[[ DATASET RECORDS, beginning ]]

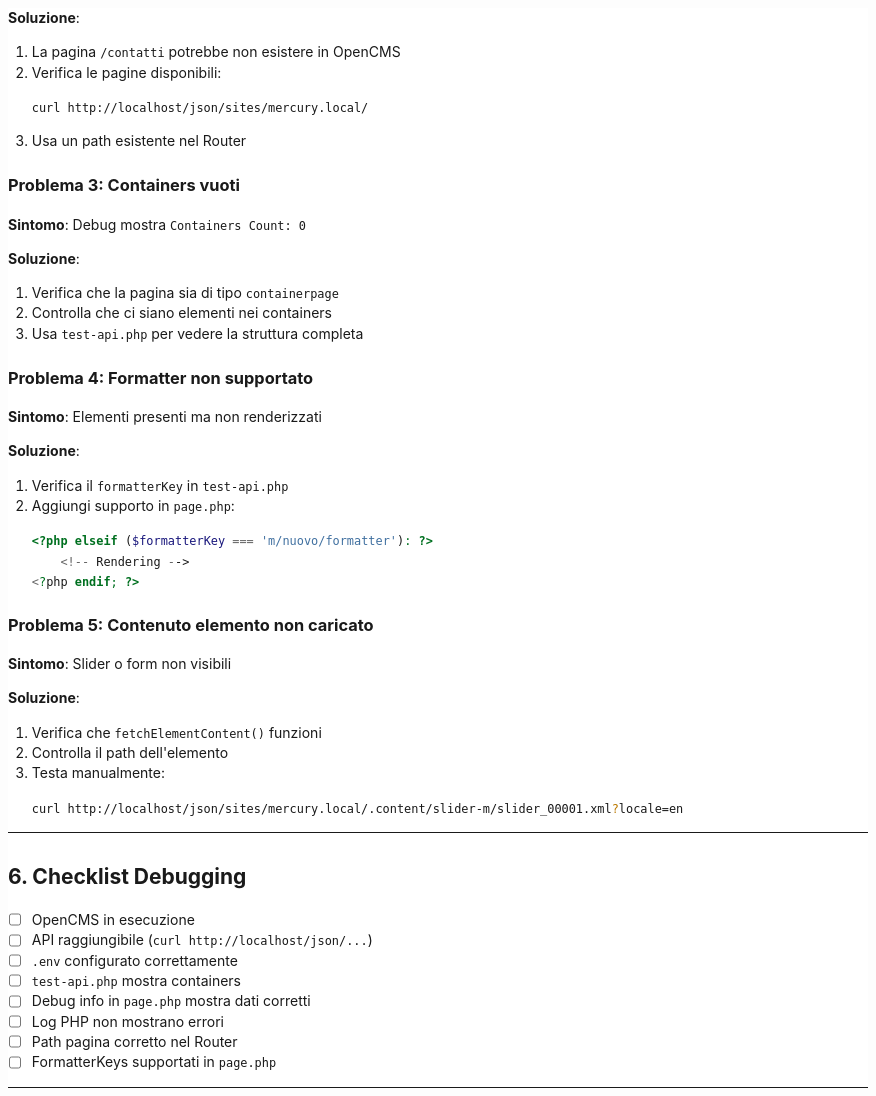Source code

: **Soluzione**:
1. La pagina `/contatti` potrebbe non esistere in OpenCMS
2. Verifica le pagine disponibili:
   ```bash
   curl http://localhost/json/sites/mercury.local/
   ```
3. Usa un path esistente nel Router

### Problema 3: Containers vuoti
**Sintomo**: Debug mostra `Containers Count: 0`

**Soluzione**:
1. Verifica che la pagina sia di tipo `containerpage`
2. Controlla che ci siano elementi nei containers
3. Usa `test-api.php` per vedere la struttura completa

### Problema 4: Formatter non supportato
**Sintomo**: Elementi presenti ma non renderizzati

**Soluzione**:
1. Verifica il `formatterKey` in `test-api.php`
2. Aggiungi supporto in `page.php`:
   ```php
   <?php elseif ($formatterKey === 'm/nuovo/formatter'): ?>
       <!-- Rendering -->
   <?php endif; ?>
   ```

### Problema 5: Contenuto elemento non caricato
**Sintomo**: Slider o form non visibili

**Soluzione**:
1. Verifica che `fetchElementContent()` funzioni
2. Controlla il path dell'elemento
3. Testa manualmente:
   ```bash
   curl http://localhost/json/sites/mercury.local/.content/slider-m/slider_00001.xml?locale=en
   ```

---

## 6. Checklist Debugging

- [ ] OpenCMS in esecuzione
- [ ] API raggiungibile (`curl http://localhost/json/...`)
- [ ] `.env` configurato correttamente
- [ ] `test-api.php` mostra containers
- [ ] Debug info in `page.php` mostra dati corretti
- [ ] Log PHP non mostrano errori
- [ ] Path pagina corretto nel Router
- [ ] FormatterKeys supportati in `page.php`

---
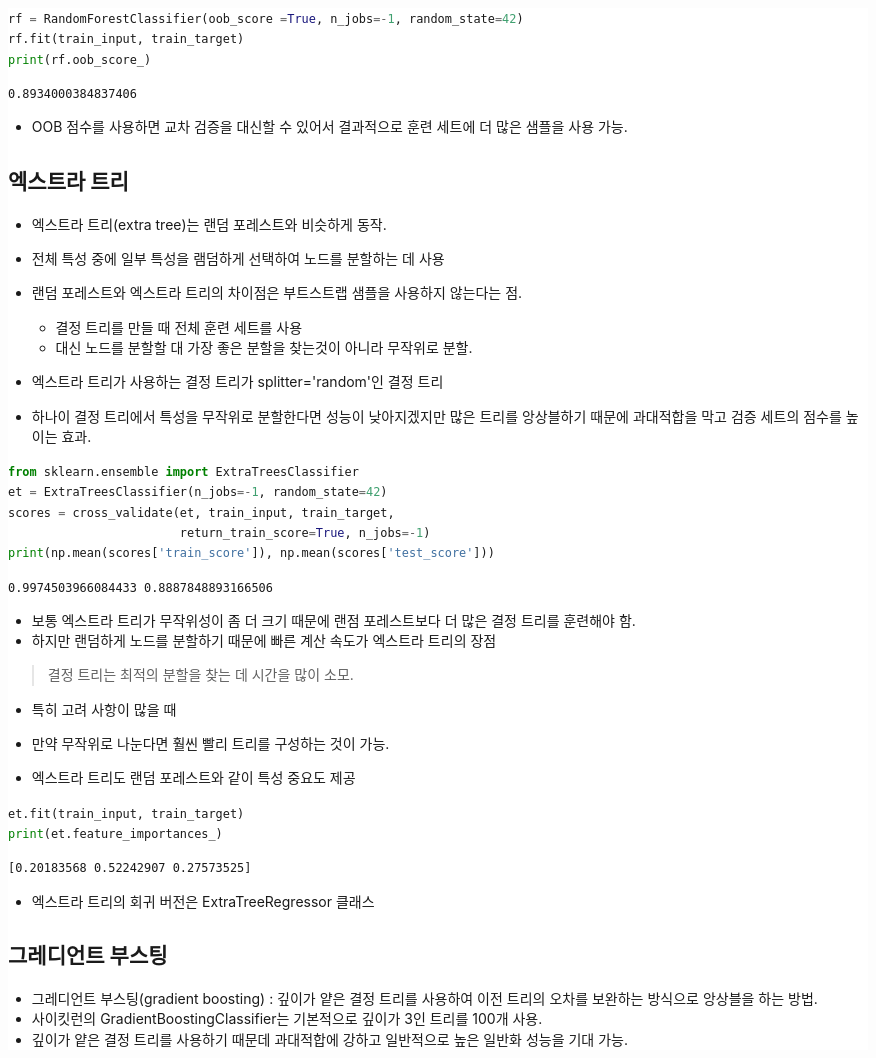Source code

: 
```python
rf = RandomForestClassifier(oob_score =True, n_jobs=-1, random_state=42)
rf.fit(train_input, train_target)
print(rf.oob_score_)
```

    0.8934000384837406
    

- OOB 점수를 사용하면 교차 검증을 대신할 수 있어서 결과적으로 훈련 세트에 더 많은 샘플을 사용 가능.

## 엑스트라 트리
- 엑스트라 트리(extra tree)는 랜덤 포레스트와 비슷하게 동작.
- 전체 특성 중에 일부 특성을 램덤하게 선택하여 노드를 분할하는 데 사용

- 랜덤 포레스트와 엑스트라 트리의 차이점은 부트스트랩 샘플을 사용하지 않는다는 점.
  - 결정 트리를 만들 때 전체 훈련 세트를 사용
  - 대신 노드를 분할할 대 가장 좋은 분할을 찾는것이 아니라 무작위로 분할.


- 엑스트라 트리가 사용하는 결정 트리가 splitter='random'인 결정 트리
- 하나이 결정 트리에서 특성을 무작위로 분할한다면 성능이 낮아지겠지만 많은 트리를 앙상블하기 때문에 과대적합을 막고 검증 세트의 점수를 높이는 효과.


```python
from sklearn.ensemble import ExtraTreesClassifier
et = ExtraTreesClassifier(n_jobs=-1, random_state=42)
scores = cross_validate(et, train_input, train_target, 
                        return_train_score=True, n_jobs=-1)
print(np.mean(scores['train_score']), np.mean(scores['test_score']))
```

    0.9974503966084433 0.8887848893166506
    

- 보통 엑스트라 트리가 무작위성이 좀 더 크기 때문에 랜점 포레스트보다 더 많은 결정 트리를 훈련해야 함.
- 하지만 랜덤하게 노드를 분할하기 때문에 빠른 계산 속도가 엑스트라 트리의 장점

> 결정 트리는 최적의 분할을 찾는 데 시간을 많이 소모.
- 특히 고려 사항이 많을 때
- 만약 무작위로 나눈다면 훨씬 빨리 트리를 구성하는 것이 가능.

- 엑스트라 트리도 랜덤 포레스트와 같이 특성 중요도 제공


```python
et.fit(train_input, train_target)
print(et.feature_importances_)
```

    [0.20183568 0.52242907 0.27573525]
    

- 엑스트라 트리의 회귀 버전은 ExtraTreeRegressor 클래스

## 그레디언트 부스팅
 

- 그레디언트 부스팅(gradient boosting) : 깊이가 얕은 결정 트리를 사용하여 이전 트리의 오차를 보완하는 방식으로 앙상블을 하는 방법.
- 사이킷런의 GradientBoostingClassifier는 기본적으로 깊이가 3인 트리를 100개 사용.
- 깊이가 얕은 결정 트리를 사용하기 때문데 과대적합에 강하고 일반적으로 높은 일반화 성능을 기대 가능.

[[ DATASET RECORDS, end ]]

WHAT THE EXERCISE ASKS
The answer must consist of every line from the entries above that contains "True".

WORKED SOLUTION
rf = RandomForestClassifier(oob_score =True, n_jobs=-1, random_state=42)
                        return_train_score=True, n_jobs=-1)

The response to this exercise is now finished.